Before you can use the GitHub GraphQL API in your Sidekick, you need to create a GitHub API token.

You can do this at https://github.com/settings/tokens.

You must create a "Fine Grained" access token. Be sure to give the token read only access to things you want to ask the Sidekick about -- we recommend adding access to repository contents, issues, and pull requests, at a minimum.

Once you have the token, create a new file called .env and set the GITHUB_TOKEN environment variable to the token value. It should look something like this:

GITHUB_TOKEN=YOUR_TOKEN_HERE

You also need to add the following line towards the top of your index.tsx file:

const GH_TOKEN = process.env.GITHUB_TOKEN;

Now you should be able to deploy the Sidekick and ask questions of it, like:

How many PRs are assigned me?
Show me the open issues in the fixie-ai/ai-jsx repo
What is my most recent pull request?

In each case, the Sidekick will use the LLM to formulate a query to the GitHub GraphQL API, get back a response, and then use the LLM to generate a response.

Proceed with Caution

Giving your Sidekick read/update/delete access should not be done lightly. Data loss can occur.

"Kick"-Starters

This section provides some optional, suggested exercises you can do to go deeper with your usage of Sidekicks.

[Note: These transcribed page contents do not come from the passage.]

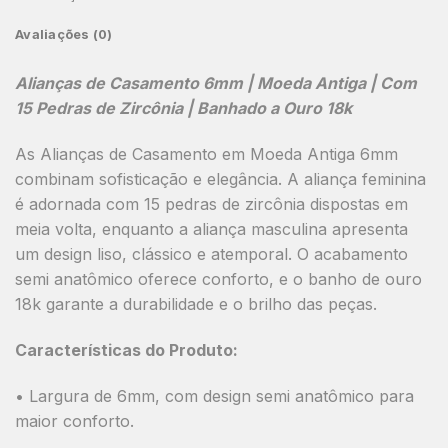
Avaliações (0)
Alianças de Casamento 6mm | Moeda Antiga | Com
15 Pedras de Zircônia | Banhado a Ouro 18k
As Alianças de Casamento em Moeda Antiga 6mm
combinam sofisticação e elegância. A aliança feminina
é adornada com 15 pedras de zircônia dispostas em
meia volta, enquanto a aliança masculina apresenta
um design liso, clássico e atemporal. O acabamento
semi anatômico oferece conforto, e o banho de ouro
18k garante a durabilidade e o brilho das peças.
Características do Produto:
• Largura de 6mm, com design semi anatômico para
maior conforto.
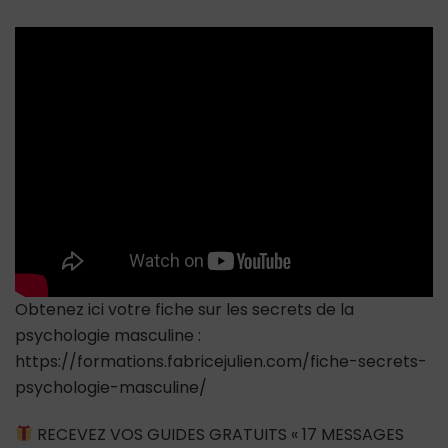
A
FOND
dans
une
relation
AVANT
DE
DISPARAITRE
?
Obtenez ici votre fiche sur les secrets de la
psychologie masculine :
https://formations.fabricejulien.com/fiche-secrets-
psychologie-masculine/
RECEVEZ VOS GUIDES GRATUITS « 17 MESSAGES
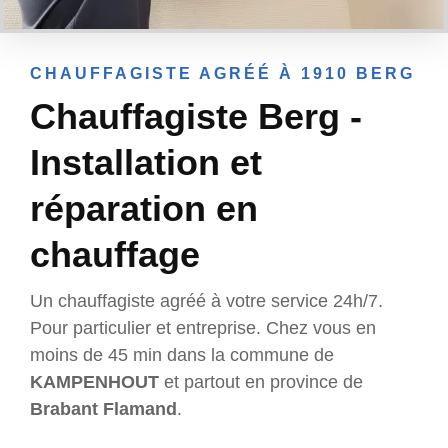
CHAUFFAGISTE AGRÉÉ À 1910 BERG
Chauffagiste Berg -
Installation et
réparation en
chauffage
Un chauffagiste agréé à votre service 24h/7.
Pour particulier et entreprise. Chez vous en
moins de 45 min dans la commune de
KAMPENHOUT
et partout en province de
Brabant Flamand
.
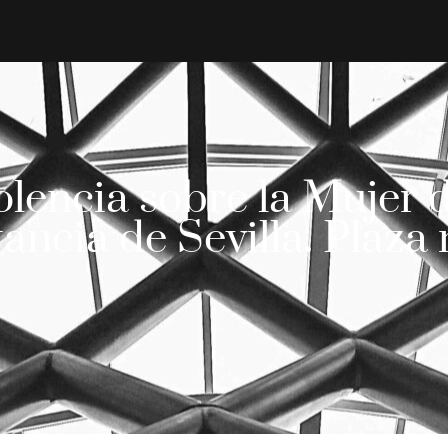
olencia sobre la Mujer d
tancia de Sevilla. Plaza 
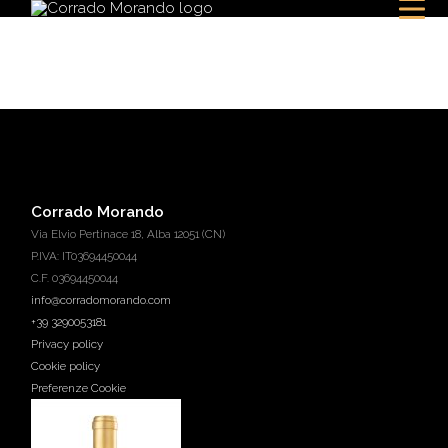
Corrado Morando
Via Elvio Pertinace 18, Alba 12051 (CN)
P.IVA: IT03694450044
C.F. 03694450044
info@corradomorando.com
+39 3290053181
Privacy policy
Cookie policy
Preferenze Cookie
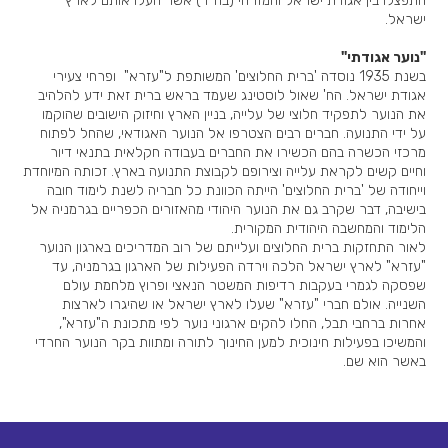
התפצלו בין אגודת ישראל והמזרחי (בח"ד) אשר העלו אותם לארץ
ישראל.
"נוער אגודתי"
בשנת 1935 נוסדה 'ברית החלוצים' המשותפת ל"עזרא" ופרחי צעירי
אגודת ישראל. הח' שאול לוסטינג שעמד בראש ברית זאת ידע להלהיב
את הנוער לתפקיד חלוצי של עלייה, בניין הארץ וחיזוק הישובים שהוקמו
על ידי התנועה. חברים רבים הצטרפו אל הנוער האגודאי, שהחל לפתוח
מרכזי הכשרה בהם הכשירו את החברים בעבודה חקלאית בתנאי דיור
וחיים קשים לקראת עלייה וצירופם לקבוצת התנועה בארץ. זכותה המיוחדת
וייחודה של 'ברית החלוצים' הייתה הכוונת כל חבריה לשנת לימוד חובה
בישיבה, דבר שקרב גם את הנוער היהודי מהאזורים הכפריים בגרמניה אל
הלימוד והמחשבה היהודית המקורית.
לאור התחזקות ברית החלוצים ועלייתם של רוב המדריכים בארגון הנוער
"עזרא" לארץ ישראל הלכה וירדה הפעילות של הארגון בגרמניה, עד
שפסקה לגמרי בעקבות רדיפות המשטר הנאצי ופרוץ מלחמת עולם
השנייה. אולם חברי "עזרא" שעלו לארץ ישראל או שהיגרו לארצות
אחרות ברחבי תבל, החלו להקים ארגוני נוער לפי מתכונת ה"עזרא",
והמשיכו בפעילות חינוכית למען החינוך לתורה ומתוות בקר הנוער החרדי
באשר הוא שם.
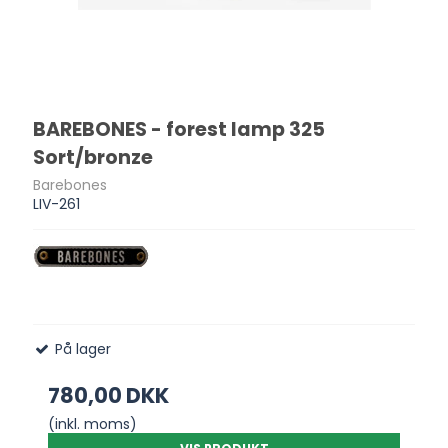
BAREBONES - forest lamp 325
Sort/bronze
Barebones
LIV-261
På lager
780,00 DKK
(inkl. moms)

Increase the Scope (CAUTION)

Change the scope on your GitHub access token to let the Sidekick make changes or updates. Wire up a new function to provide this tool to the LLM and update the System Message accordingly.

Wire up a new Tool

Are there other APIs or tools that you use along with GitHub? Consider adding them to your Sidekick (SK). Here are a couple ideas:

  • CI/CD → Connect with TravisCI (or another CI/CD service) to have your SK answer questions about builds or deployments.
  • Issue Tracking → Give the SK a tool that can look up assigned issues in Jira or another tool.